Tirou sua pasta, pegou um cartão e voltou para perto de Ema:
— Pegue. Compre o que quiser, o cartão é sem limite.
Ema levantou-se lentamente do sofá, encarando o cartão, e fingiu hesitação:
— Eu ainda te devo dinheiro. Isso não é adequado.
Alípio enfiou o cartão na mão de Ema:
— Se estou dando, pegue.
Desta vez, Ema não fez cerimônia. Ela realmente tinha coisas para comprar no dia seguinte.
Chegou a se arrepender de não ter aceitado a grande quantia oferecida no divórcio.
Era uma compensação legal e justa, mas sua arrogância a fez recusar, o que a levou à situação atual.
— Obrigada! — Disse Ema em voz alta, com uma sinceridade imensa.
Alípio franziu a testa, não disse mais nada e saiu para o pátio.
Lá fora, a noite já havia caído completamente.
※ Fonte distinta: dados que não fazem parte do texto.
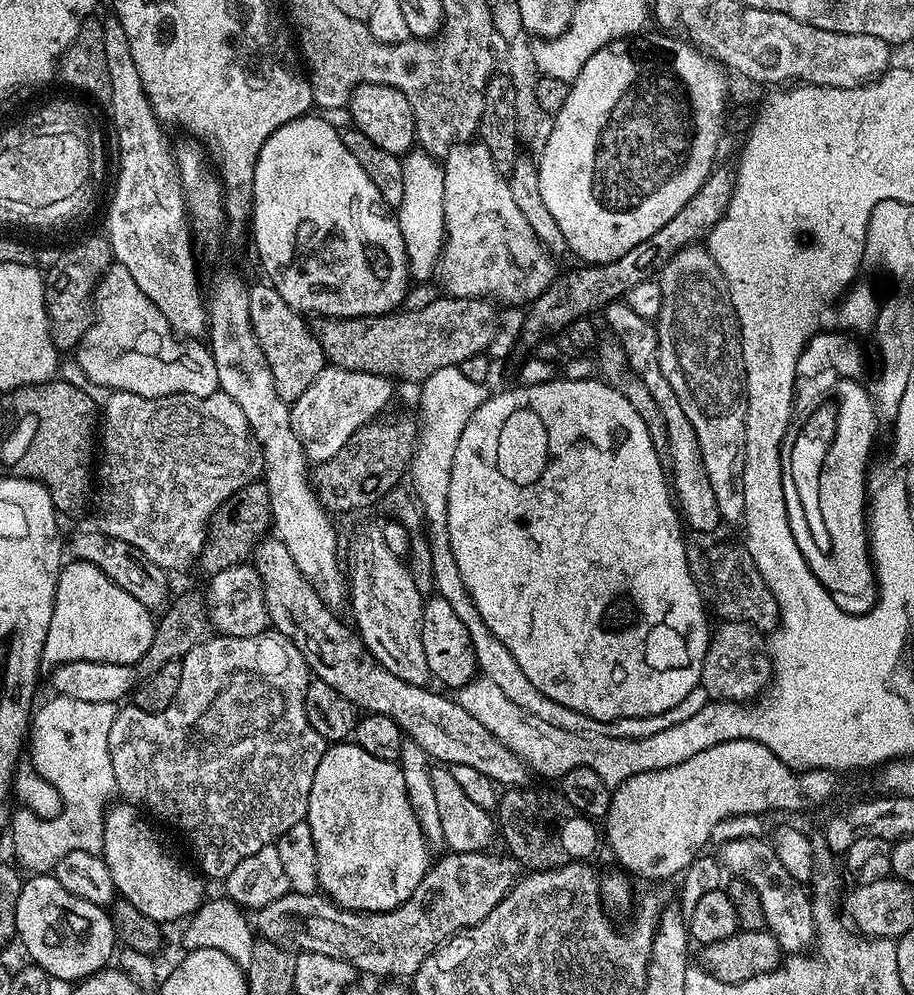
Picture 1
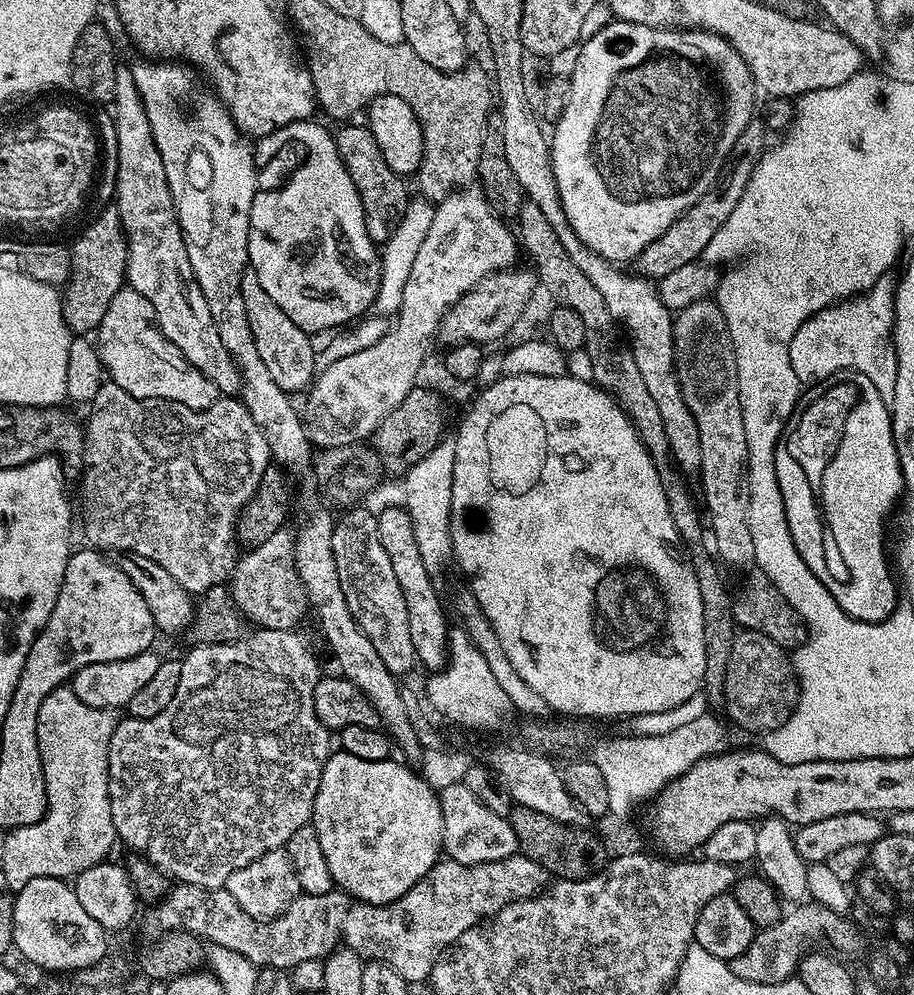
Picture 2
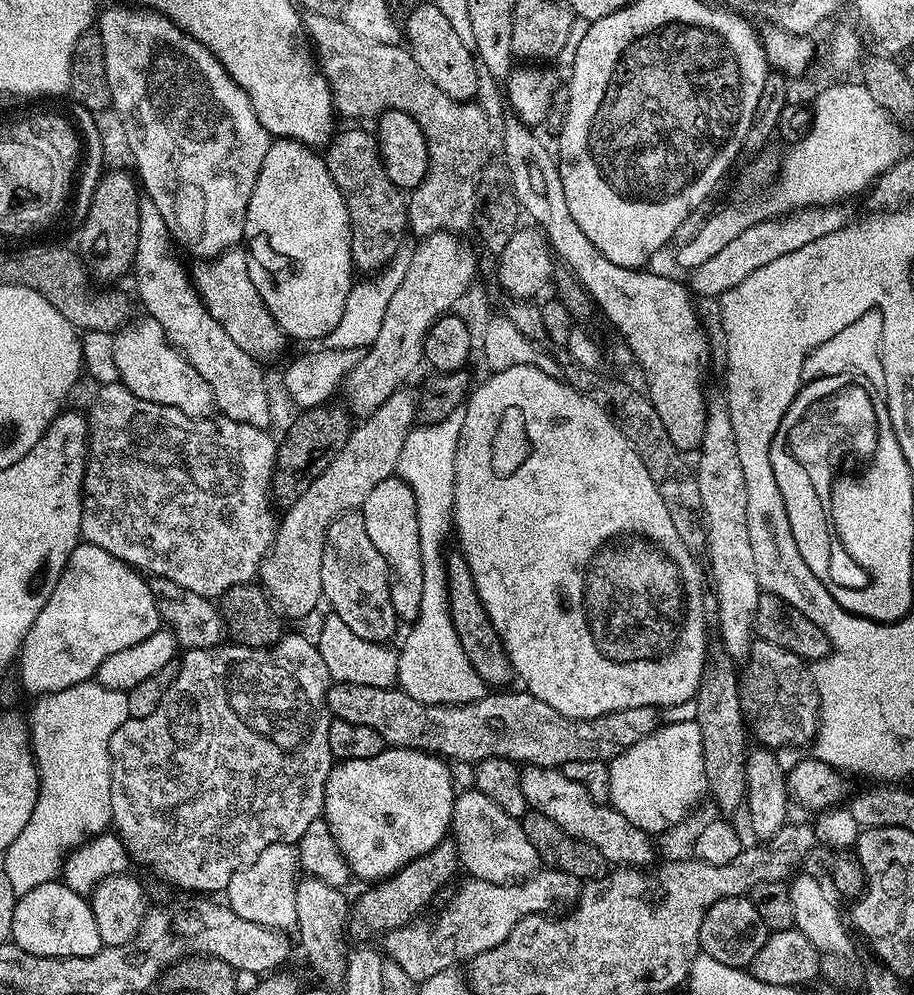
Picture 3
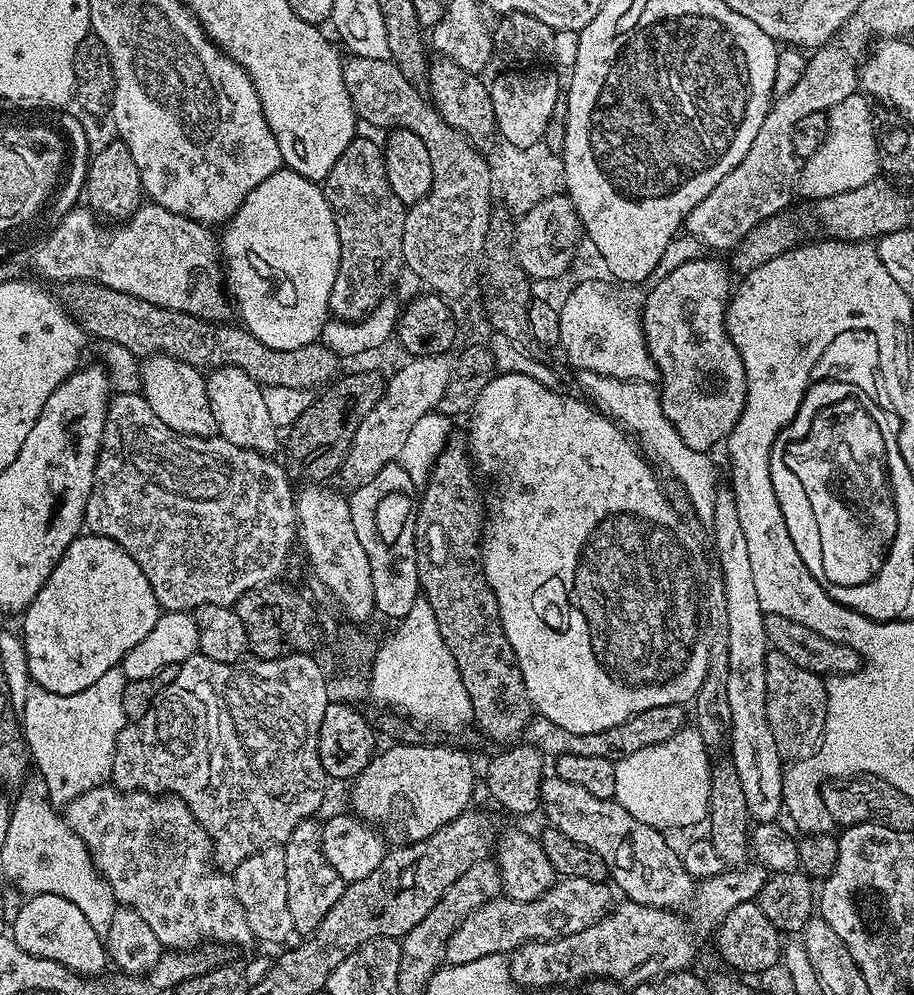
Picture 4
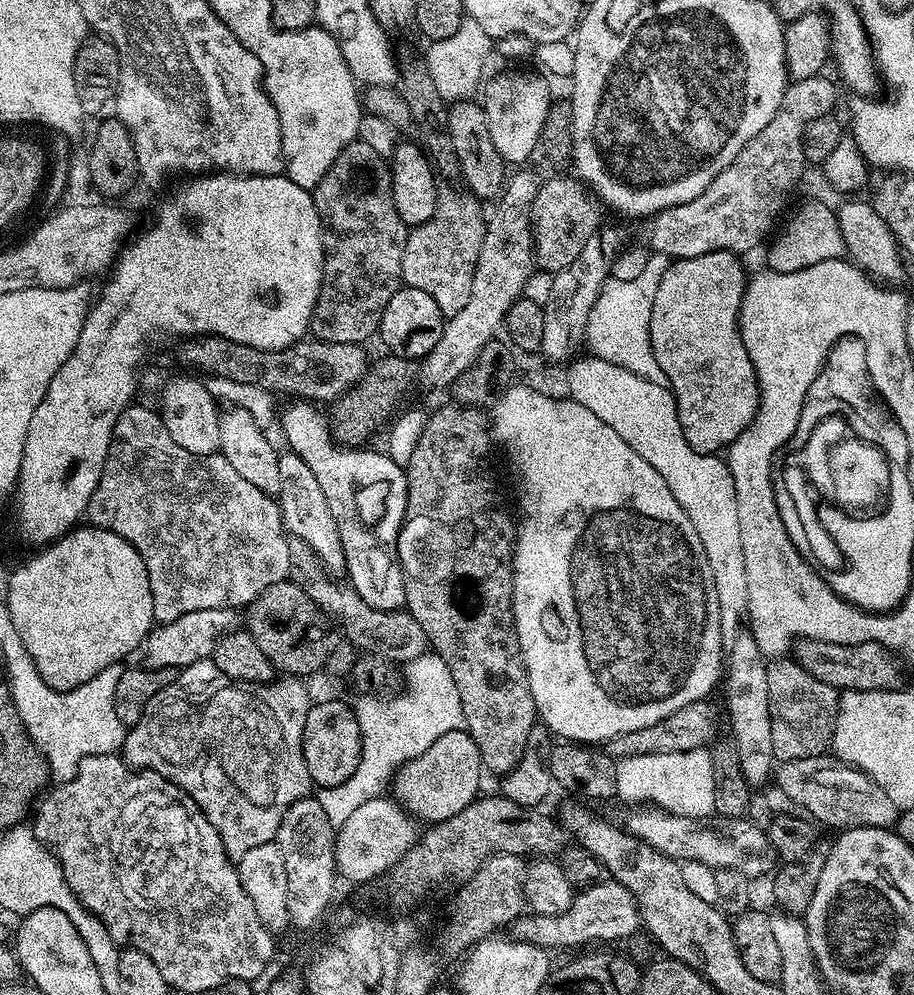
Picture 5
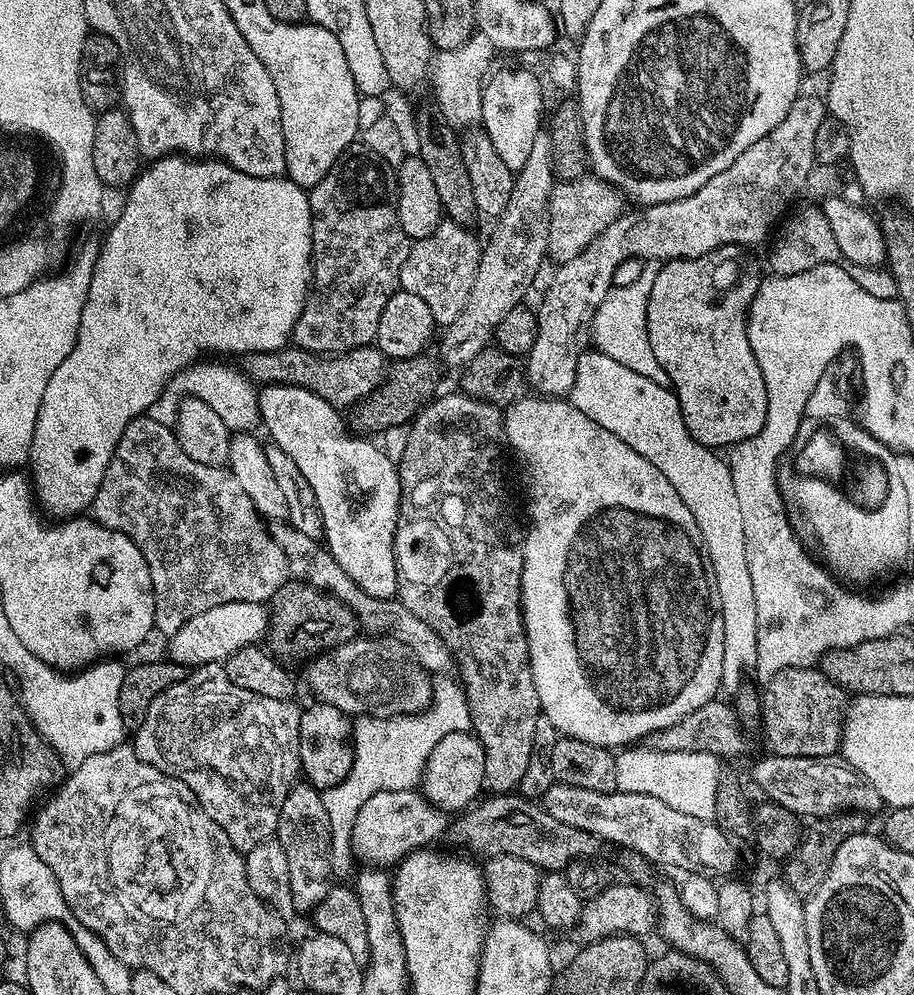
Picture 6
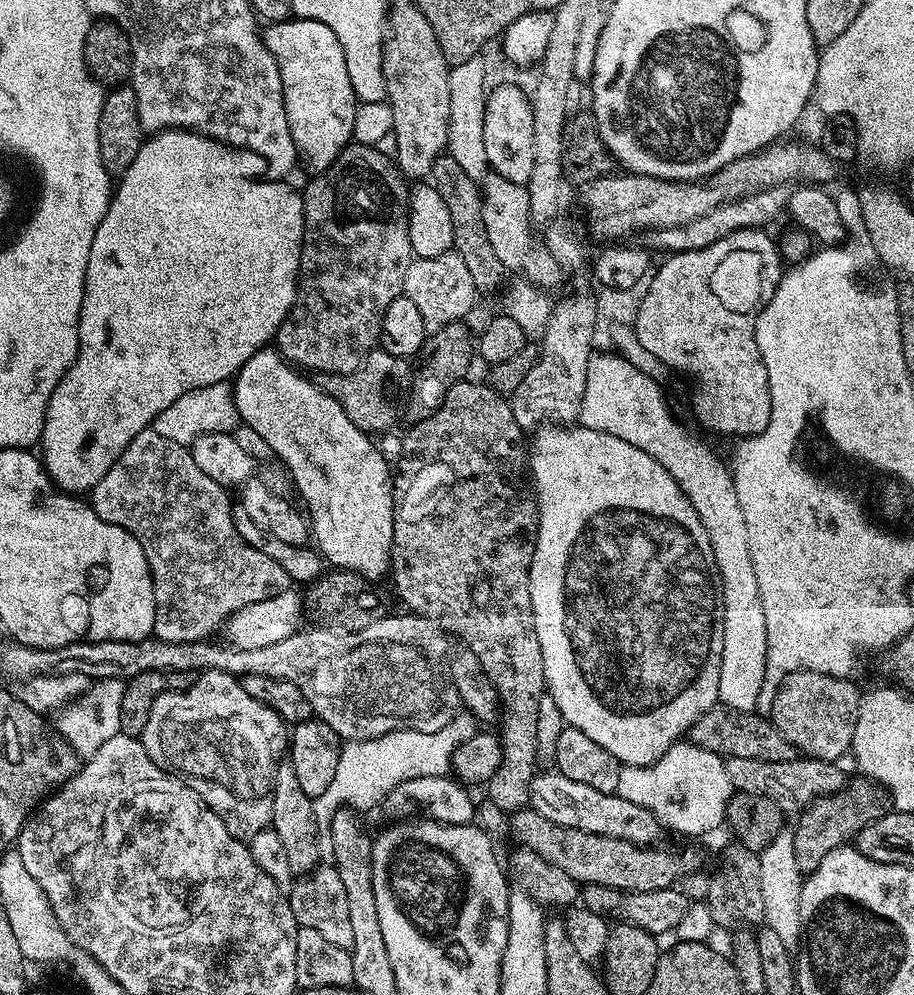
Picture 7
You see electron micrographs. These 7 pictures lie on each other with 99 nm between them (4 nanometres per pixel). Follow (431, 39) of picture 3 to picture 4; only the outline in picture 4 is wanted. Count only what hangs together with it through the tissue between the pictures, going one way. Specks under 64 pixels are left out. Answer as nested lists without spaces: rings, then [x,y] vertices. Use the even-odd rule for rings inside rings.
[[[436,58],[428,66],[426,92],[444,121],[454,126],[454,130],[461,132],[478,151],[488,154],[497,135],[496,119],[489,85],[483,84],[480,79],[477,73],[462,70],[462,66],[458,66],[452,60]]]

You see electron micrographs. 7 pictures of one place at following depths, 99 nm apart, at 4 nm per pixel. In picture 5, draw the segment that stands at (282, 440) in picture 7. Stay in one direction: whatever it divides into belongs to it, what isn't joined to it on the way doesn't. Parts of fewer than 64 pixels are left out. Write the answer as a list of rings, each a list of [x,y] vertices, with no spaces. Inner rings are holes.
[[[292,402],[288,409],[283,409],[282,415],[279,417],[278,425],[284,431],[284,436],[288,439],[287,447],[294,454],[298,454],[302,458],[302,462],[306,462],[306,466],[310,466],[314,478],[318,478],[318,486],[322,486],[322,492],[326,494],[326,502],[330,505],[330,514],[334,514],[334,522],[338,526],[338,534],[342,538],[342,550],[346,554],[346,574],[350,579],[352,589],[362,598],[362,602],[370,602],[370,606],[374,606],[376,610],[394,610],[395,608],[403,609],[405,607],[404,599],[406,598],[406,586],[404,585],[404,571],[400,565],[398,558],[398,538],[400,531],[404,525],[404,515],[406,514],[406,506],[408,505],[408,473],[401,465],[398,465],[388,457],[383,451],[380,452],[364,452],[368,450],[357,450],[347,447],[332,439],[332,430],[328,427],[327,415],[322,411],[319,412],[317,405],[312,402]]]

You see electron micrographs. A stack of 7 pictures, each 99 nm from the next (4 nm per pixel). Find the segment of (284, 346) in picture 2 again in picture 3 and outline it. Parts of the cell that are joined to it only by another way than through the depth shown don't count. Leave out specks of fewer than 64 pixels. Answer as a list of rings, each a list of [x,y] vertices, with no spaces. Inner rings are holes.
[[[237,246],[223,252],[221,256],[200,262],[196,269],[191,269],[190,279],[195,287],[196,293],[200,295],[200,301],[204,309],[213,316],[246,350],[246,354],[255,356],[257,361],[265,362],[271,356],[276,356],[284,348],[286,337],[283,330],[274,322],[266,302],[262,302],[262,294],[258,294],[258,286],[250,278],[249,255],[243,247]]]

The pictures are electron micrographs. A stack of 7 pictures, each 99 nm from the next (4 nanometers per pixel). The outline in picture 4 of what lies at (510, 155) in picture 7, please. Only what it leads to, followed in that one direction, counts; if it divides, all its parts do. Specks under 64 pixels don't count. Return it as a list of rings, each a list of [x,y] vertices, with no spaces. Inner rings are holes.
[[[543,67],[533,68],[533,72],[504,72],[490,84],[497,133],[518,148],[530,148],[543,141],[546,122],[554,114],[554,102],[562,98],[562,80],[560,84],[554,73],[540,69]]]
Henrique, que continuava bebendo na mesa comprida, parecia ter perdido a alma desde que vira o rosto de Ema. Estava irreconhecível.
Bebia em silêncio, indiferente às brincadeiras de Eduardo, Odilon e Tânia.
Ao observar a cena, Alípio inevitavelmente pensou em Ema.
Como alguém que estava se divertindo tanto mudou assim depois de sair da sala?
Claramente estava perturbado com algo.
Alípio puxou um cigarro, ofereceu a ele e perguntou deliberadamente:
— O que foi? Mal voltou ao país e já está com problemas?